Ottoman Brother vs Ottoman Brother

If you were a man and had the good fortune of mounting the throne of the Ottoman Empire, you were expected, by law, to put all your brothers to death.

The law was less barbarous than you might think. It was a practical solution to a problem that otherwise lead to protracted wars of succession and a weakened state. The Ottomans did not believe in primogeniture. The ruling Sultan’s eldest son did not automatically ascend the throne when his father died. Neither was the Sultan in the habit of designating an heir, and even when he did, could not count on his wishes being honored. The Ottomans believed in the survival of the fittest; every prince had an equal claim to the throne. Succession meant dispute and dispute was settled in the only way it could – through intrigue and warfare – since you couldn’t exactly file a lawsuit. It was believed that the winner (or survivor) would make the most competent and least depraved Sultan.

Sibling rivalry and open competition in a royal free market was common to the tribes of the Central Asian Steppes – the same tribes from whom the Ottomans had originated. Anyone who could claim to be the Sultan’s son  – legitimate or illegitimate – was welcome to compete. Unlike their European counterparts, the Ottoman royal family did not obsess with marriages and appropriate royal blood lines, which helped them avoid inbreeding without impeding their capacity for insanity. The Sultans procreated freely with their wives, their concubines and whoever else they chose to install in their harems. Race and religion was no bar either; princes frequently had mothers who were neither Turkish, nor Muslim. The genes stayed fresh and any son of the Sultan could be king.

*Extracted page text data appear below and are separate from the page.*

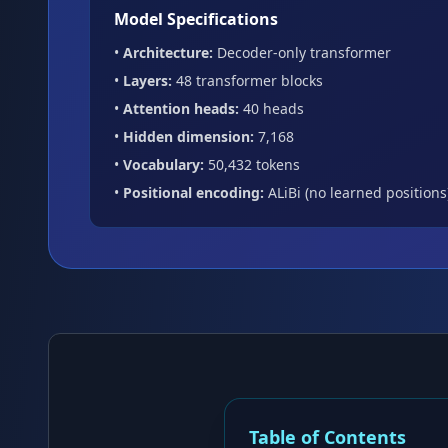
Model Specifications
•
Architecture:
Decoder-only transformer
•
Layers:
48 transformer blocks
•
Attention heads:
40 heads
•
Hidden dimension:
7,168
•
Vocabulary:
50,432 tokens
•
Positional encoding:
ALiBi (no learned positions
Table of Contents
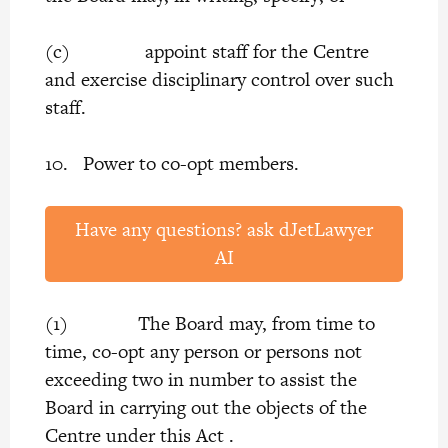
(c) appoint staff for the Centre
and exercise disciplinary control over such
staff.
10. Power to co-opt members.
Have any questions? ask dJetLawyer
AI
(1) The Board may, from time to
time, co-opt any person or persons not
exceeding two in number to assist the
Board in carrying out the objects of the
Centre under this Act .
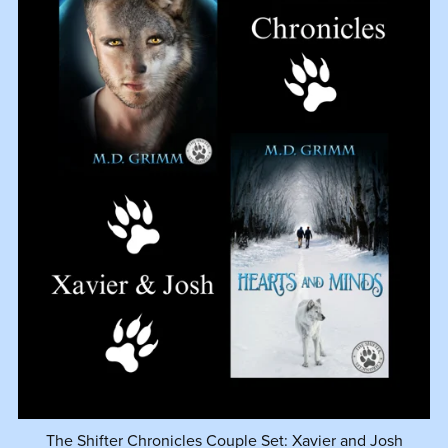
The Shifter Chronicles Couple Set: Xavier and Josh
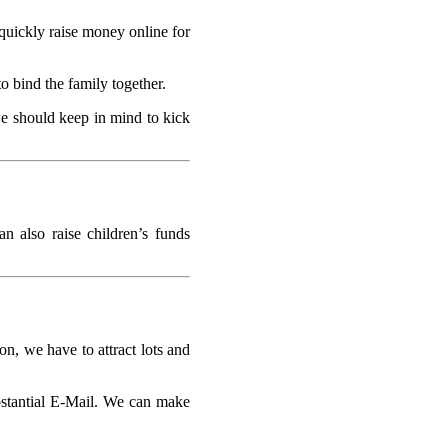
quickly raise money online for
o bind the family together.
we should keep in mind to kick
n also raise children’s funds
on, we have to attract lots and
ubstantial E-Mail. We can make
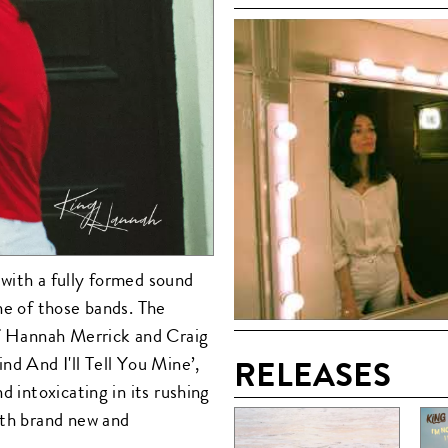
with a fully formed sound
ne of those bands. The
of Hannah Merrick and Craig
nd And I'll Tell You Mine’,
RELEASES
d intoxicating in its rushing
oth brand new and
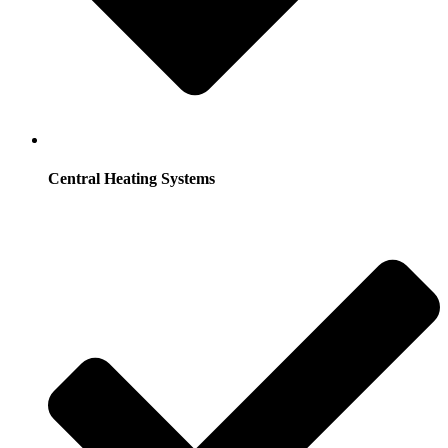
Central Heating Systems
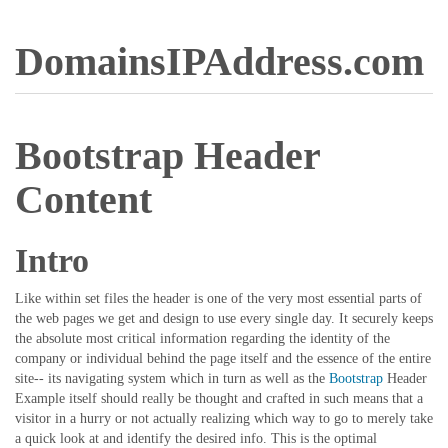
DomainsIPAddress.com
Bootstrap Header
Content
Intro
Like within set files the header is one of the very most essential parts of
the web pages we get and design to use every single day. It securely keeps
the absolute most critical information regarding the identity of the
company or individual behind the page itself and the essence of the entire
site-- its navigating system which in turn as well as the
Bootstrap
Header
Example itself should really be thought and crafted in such means that a
visitor in a hurry or not actually realizing which way to go to merely take
a quick look at and identify the desired info. This is the optimal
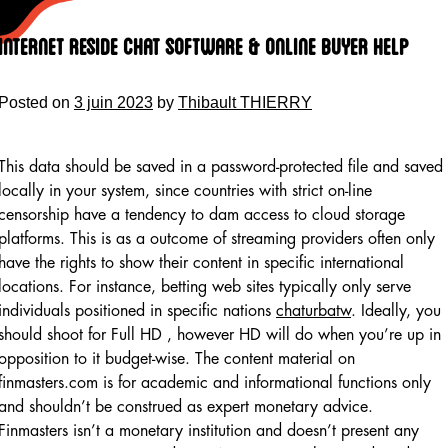
Skip
to
Internet Reside Chat Software & Online Buyer Help
content
Posted on
3 juin 2023
by
Thibault THIERRY
This data should be saved in a password-protected file and saved
locally in your system, since countries with strict on-line
censorship have a tendency to dam access to cloud storage
platforms. This is as a outcome of streaming providers often only
have the rights to show their content in specific international
locations. For instance, betting web sites typically only serve
individuals positioned in specific nations
chaturbatw
. Ideally, you
should shoot for Full HD , however HD will do when you’re up in
opposition to it budget-wise. The content material on
finmasters.com is for academic and informational functions only
and shouldn’t be construed as expert monetary advice.
Finmasters isn’t a monetary institution and doesn’t present any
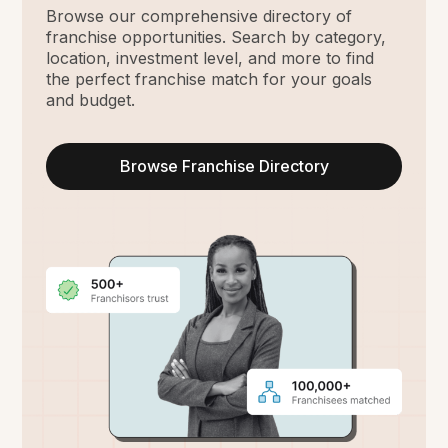
Browse our comprehensive directory of
franchise opportunities. Search by category,
location, investment level, and more to find
the perfect franchise match for your goals
and budget.
Browse Franchise Directory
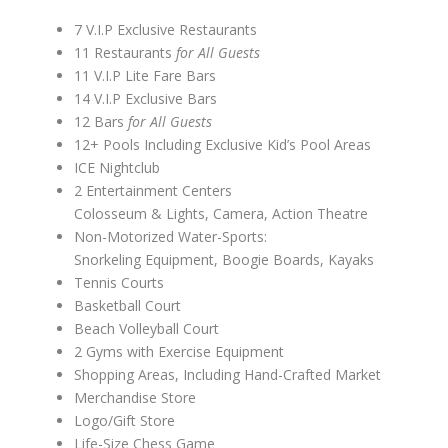
7 V.I.P Exclusive Restaurants
11 Restaurants
for All Guests
11 V.I.P Lite Fare Bars
14 V.I.P Exclusive Bars
12 Bars
for All Guests
12+ Pools Including Exclusive Kid’s Pool Areas
ICE Nightclub
2 Entertainment Centers
Colosseum & Lights, Camera, Action Theatre
Non-Motorized Water-Sports:
Snorkeling Equipment, Boogie Boards, Kayaks
Tennis Courts
Basketball Court
Beach Volleyball Court
2 Gyms with Exercise Equipment
Shopping Areas, Including Hand-Crafted Market
Merchandise Store
Logo/Gift Store
Life-Size Chess Game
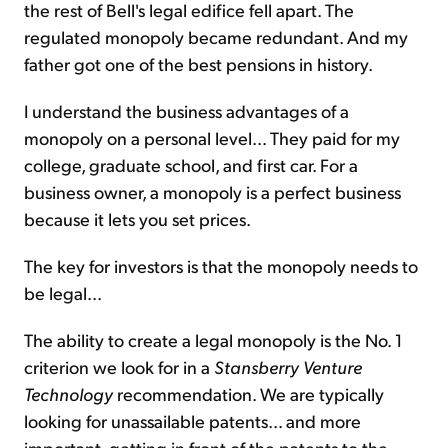
the rest of Bell's legal edifice fell apart. The
regulated monopoly became redundant. And my
father got one of the best pensions in history.
I understand the business advantages of a
monopoly on a personal level... They paid for my
college, graduate school, and first car. For a
business owner, a monopoly is a perfect business
because it lets you set prices.
The key for investors is that the monopoly needs to
be legal...
The ability to create a legal monopoly is the No. 1
criterion we look for in a
Stansberry Venture
Technology
recommendation. We are typically
looking for unassailable patents... and more
important, getting in front of the patents to the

The crowning of a new Sultan did not necessarily end the debate over who deserved to rule. The brothers who lost tended not to give up and set about mounting rebellions and conspiracies. A reigning Sultan was never truly safe, for even his sons could lead plots to overthrow him. The Ottoman throne was a grand prize indeed – the Sultan was both the absolute monarch and owner of his domain. There was no nobility per se because all members of state organizations owed their positions to Sultan’s patronage. A potential Sultan was a vehicle to glory for many an ambitious mother, uncle, vizier and general.  As always, you made your fortune by backing the right horse, but you made the biggest fortune of all by owning the horse outright.

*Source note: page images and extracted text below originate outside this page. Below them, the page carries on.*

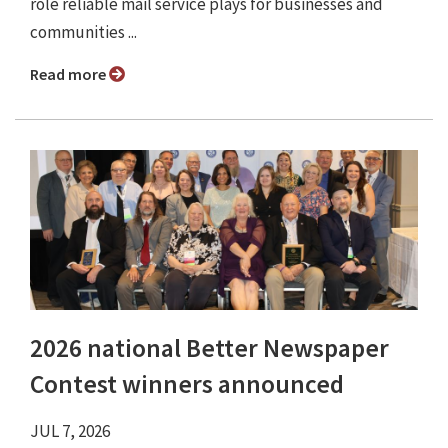
role reliable mail service plays for businesses and
communities ...
Read more
2026 national Better Newspaper
Contest winners announced
JUL 7, 2026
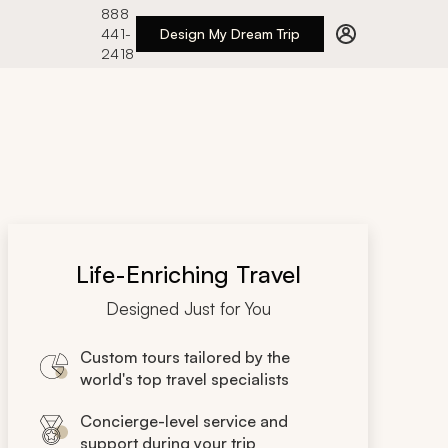
888
441-
Design My Dream Trip
2418
Life-Enriching Travel
Designed Just for You
Custom tours tailored by the
world's top travel specialists
Concierge-level service and
support during your trip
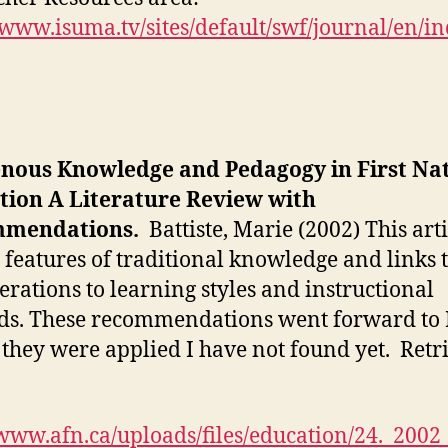
/www.isuma.tv/sites/default/swf/journal/en/in
enous Knowledge and Pedagogy in First Na
tion A Literature Review with
mendations.
Battiste, Marie (2002) This arti
s features of traditional knowledge and links 
erations to learning styles and instructional
s. These recommendations went forward to 
they were applied I have not found yet. Retr
/www.afn.ca/uploads/files/education/24._200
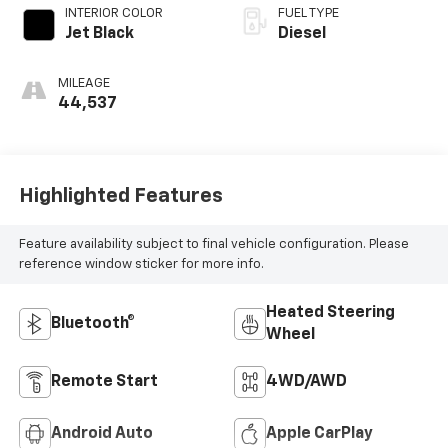
INTERIOR COLOR
FUEL TYPE
Jet Black
Diesel
MILEAGE
44,537
Highlighted Features
Feature availability subject to final vehicle configuration. Please
reference window sticker for more info.
Heated Steering
Bluetooth®
Wheel
Remote Start
4WD/AWD
Android Auto
Apple CarPlay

Finally, Mehmed II (The Conqueror of Constantinople), who came to power in 1451, decided to remedy this volatile arrangement. Mehmed, whose was more Serb than Turk (on his mother’s side), became Sultan only because all but one of his brothers were already dead. The half brother who lived was only an infant, but the genes he carried made him no less of a threat. Mehmed inaugurated his rule by having the child and its mother put to death. He realized that an absolute monarch could maintain a stable state only by eliminating all internal challenges to his position. And he had better things to do than fight his own people – like fighting the Greeks and the Hungarians. And so, in 1477, he codified the tradition of fratricide: For the welfare of the state, the one of my sons to whom God grants the sultanate may lawfully put his brothers to death.

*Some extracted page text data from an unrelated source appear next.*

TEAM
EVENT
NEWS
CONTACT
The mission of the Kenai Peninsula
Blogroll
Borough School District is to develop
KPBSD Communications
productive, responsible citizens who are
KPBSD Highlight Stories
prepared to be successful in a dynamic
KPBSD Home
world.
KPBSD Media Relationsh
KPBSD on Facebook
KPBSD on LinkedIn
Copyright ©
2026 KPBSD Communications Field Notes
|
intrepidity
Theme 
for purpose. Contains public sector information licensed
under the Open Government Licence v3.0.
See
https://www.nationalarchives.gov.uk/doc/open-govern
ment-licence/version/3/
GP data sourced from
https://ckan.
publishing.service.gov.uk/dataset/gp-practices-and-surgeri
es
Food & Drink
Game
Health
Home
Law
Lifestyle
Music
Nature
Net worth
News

For the next two hundred years, successive Sultans dutifully fulfilled their forebear’s command. The Empire flourished under rulers like Suleiman the Magnificent, with a wealth and culture that was the envy of the world and religious tolerance that should have been. Not all brothers marked for death chose to cooperate, as was the case with Mehmed II’s own sons, who fought each other bitterly. The great Suleiman was so afraid of being overthrown that he eventually committed filicide. He had two of his grown sons, both capable men, killed because he felt that they were too popular. Suleiman thereby deprived himself of his only worthy successors, and inadvertently triggered the Empire’s decline. His successor, Selim II was best known for what his subjects called him – The Sot. The Ottomans never truly recovered from The Sot’s reign and those that followed. Mehmed III set the high mark for fraternal murder by having 19 brothers strangled with a ritual bowstring within a day of ascending the throne. But he did accord them a proper burial. 

By the beginning 17th century, the Ottoman Sultans had slowly phased out fratricide and  replaced fratricide with something worse – imprisonment for life. Potential rivals for the throne were allowed to live, but only in The Cage.

Did the system work? In many ways, preemptively murdering your rivals did alleviate the destruction wrought by internecine wars of succession. The original Ottoman dynasty survived for over 500 years and continued to rule until its final demise in 1923. Absolute power and a system built on patronage lead inexorably to a corrupt and dissolute state, but the wars of succession were kept in check.